In the decade since the publication of the first edition of our book, Blue Ocean Strategy, we’ve had conversations with many managers involved in executing market-creating strategies. As they shared their successes and failures with us, we identified a common factor that seemed to consistently undermine their efforts: their mental models—ingrained assumptions and theories about the way the world works. Though mental models lie below people’s cognitive awareness, they’re so powerful a determinant of choices and behaviors that many neuroscientists think of them almost as automated algorithms that dictate how people respond to changes and events.

Does market creation always involve creative destruction? The answer is no.

Mental models have their merits. In dangerous times, a robust mental model can help you quickly make decisions that are critical to survival. And we have no issue with the soundness of the mental models that we saw managers apply. They were grounded in knowledge acquired in classrooms and from years of business experience. They help managers respond better to competitive challenges. But our conversations suggest that the mental models managers rely on to negotiate existing market spaces also undermine their ability to create new markets.

In our research and discussions, we’ve encountered six especially salient assumptions built into managers’ mental models. We have come to think of them as red ocean traps, because they effectively anchor managers in red oceans—crowded market spaces where companies engage in bloody competition for market share—and prevent them from entering blue oceans, previously unknown and uncontested market spaces with ample potential. The first two traps stem from assumptions about marketing, in particular an emphasis on customer orientation and niches; the next two from economic lessons on technology innovation and creative destruction; and the final two from principles of competitive strategy that regard differentiation and low cost as mutually exclusive choices.

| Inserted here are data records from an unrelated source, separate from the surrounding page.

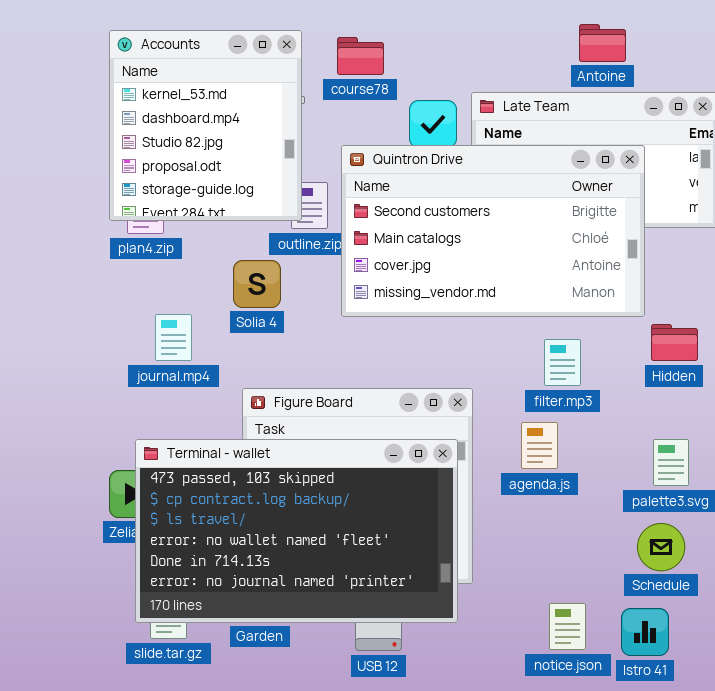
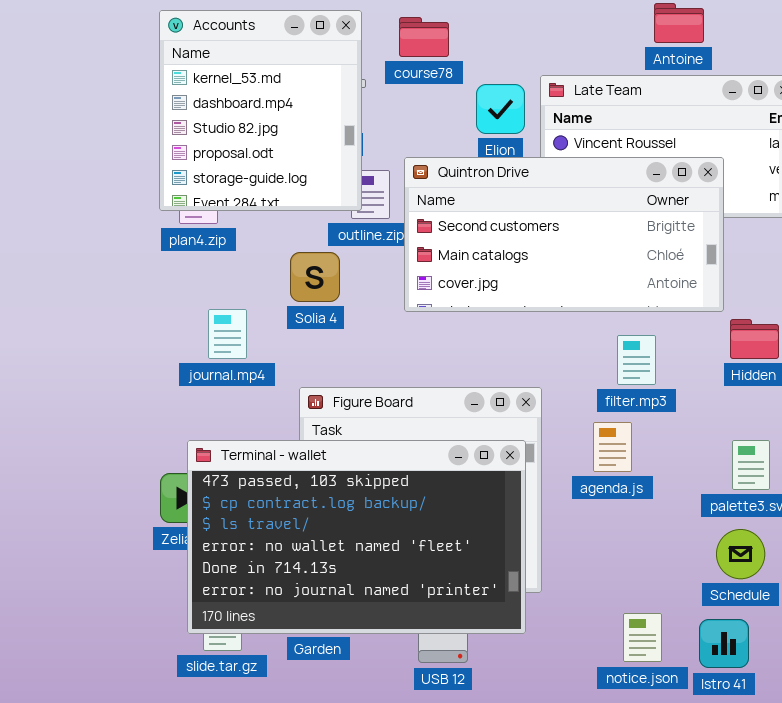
Quintron Drive: [341,145,645,317] -> [404,157,724,312], resized

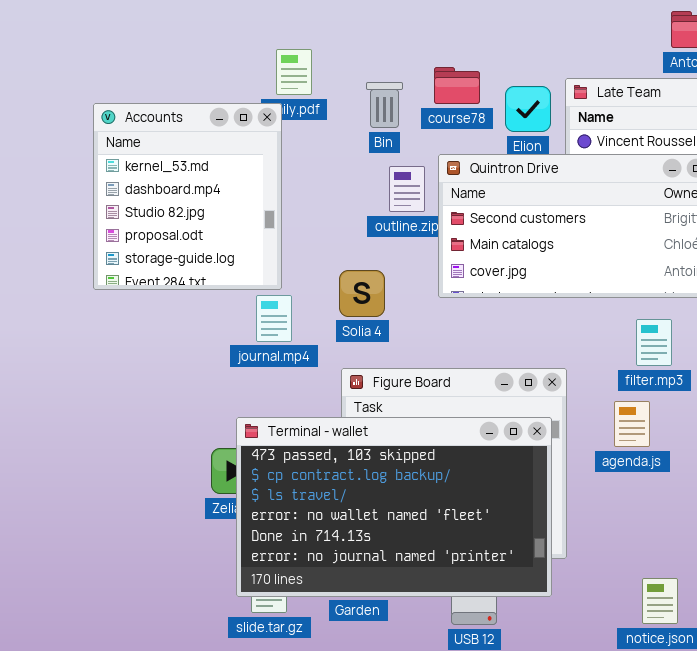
Accounts: [159,10,362,211] -> [93,103,282,290], moved
course78: [399,17,449,57] -> [434,67,480,104], moved
Solia 4: [290,252,340,302] -> [339,270,385,317], moved

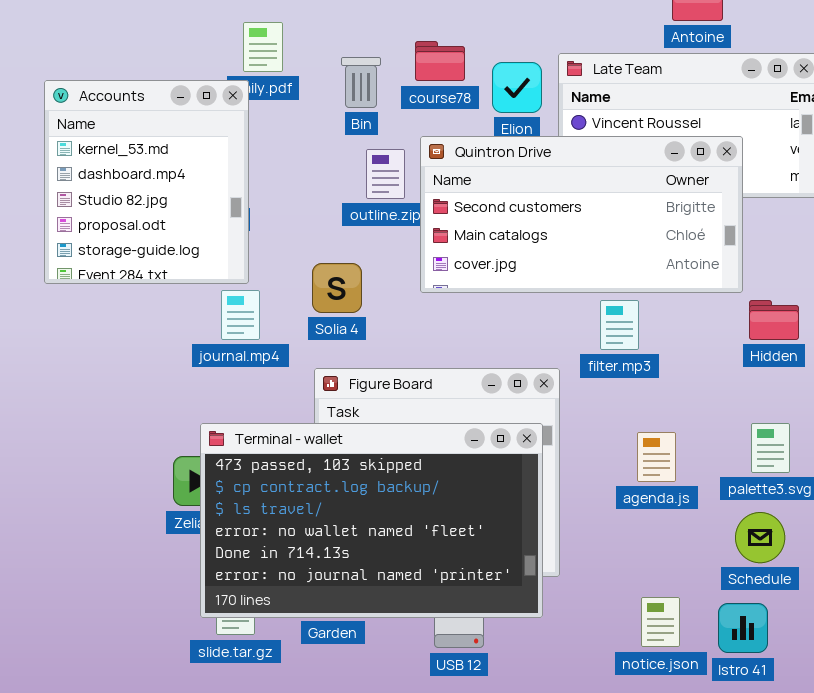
filter.mp3: [636,319,672,366] -> [600,300,639,350], moved
agenda.js: [614,401,650,447] -> [637,432,676,482], moved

In the following pages, we’ll look at each trap in detail and see how it thwarts companies’ attempts to create markets.

Growth comes from converting nonusers. Sony focused on improving e-readers’ legibility to please current customers. But Amazon’s Kindle addressed the number one concern of nonbuyers: too few available titles. Amazon won.

Trap One: Seeing Market-Creating Strategies as Customer-Oriented Approaches

Generating new demand is at the heart of market-creating strategies. It hinges on converting noncustomers into customers, as Salesforce.com did with its on-demand CRM software, which opened up a new market space by winning over small and midsize firms that had previously rejected CRM enterprise software.

The trouble is that managers, especially those in marketing, have been quite reasonably brought up to believe that the customer is king. It’s all too easy for them to assume, therefore, that market-creating strategies are customer led, which causes them to reflexively stick to their focus on existing customers and how to make them happier.

This approach, however, is unlikely to create new markets. To do that, an organization needs to turn its focus to noncustomers and why they refuse to patronize an industry’s offering. Noncustomers, not customers, hold the greatest insight into the points of pain and intimidation that limit the boundary of an industry. A focus on existing customers, by contrast, tends to drive organizations to come up with better solutions for them than what competitors currently offer—but keeps companies moored in red oceans.

Consider Sony’s launch of the Portable Reader System (PRS) in 2006. The company’s aim was to unlock a new market space in books by opening the e-reader market to a wide customer base. To figure out how to realize that goal, it looked to the experience of existing e-reader customers, who were dissatisfied with the size and poor display quality of current products. Sony’s response was a thin, lightweight device with an easy-to-read screen. Despite the media’s praise and happier customers, the PRS lost out to Amazon’s Kindle because it failed to attract the mass of noncustomers whose main reason for rejecting e-readers was the shortage of worthwhile books, not the size and the display of the devices. Without a rich choice of titles and an easy way to download them, the noncustomers stuck to print books.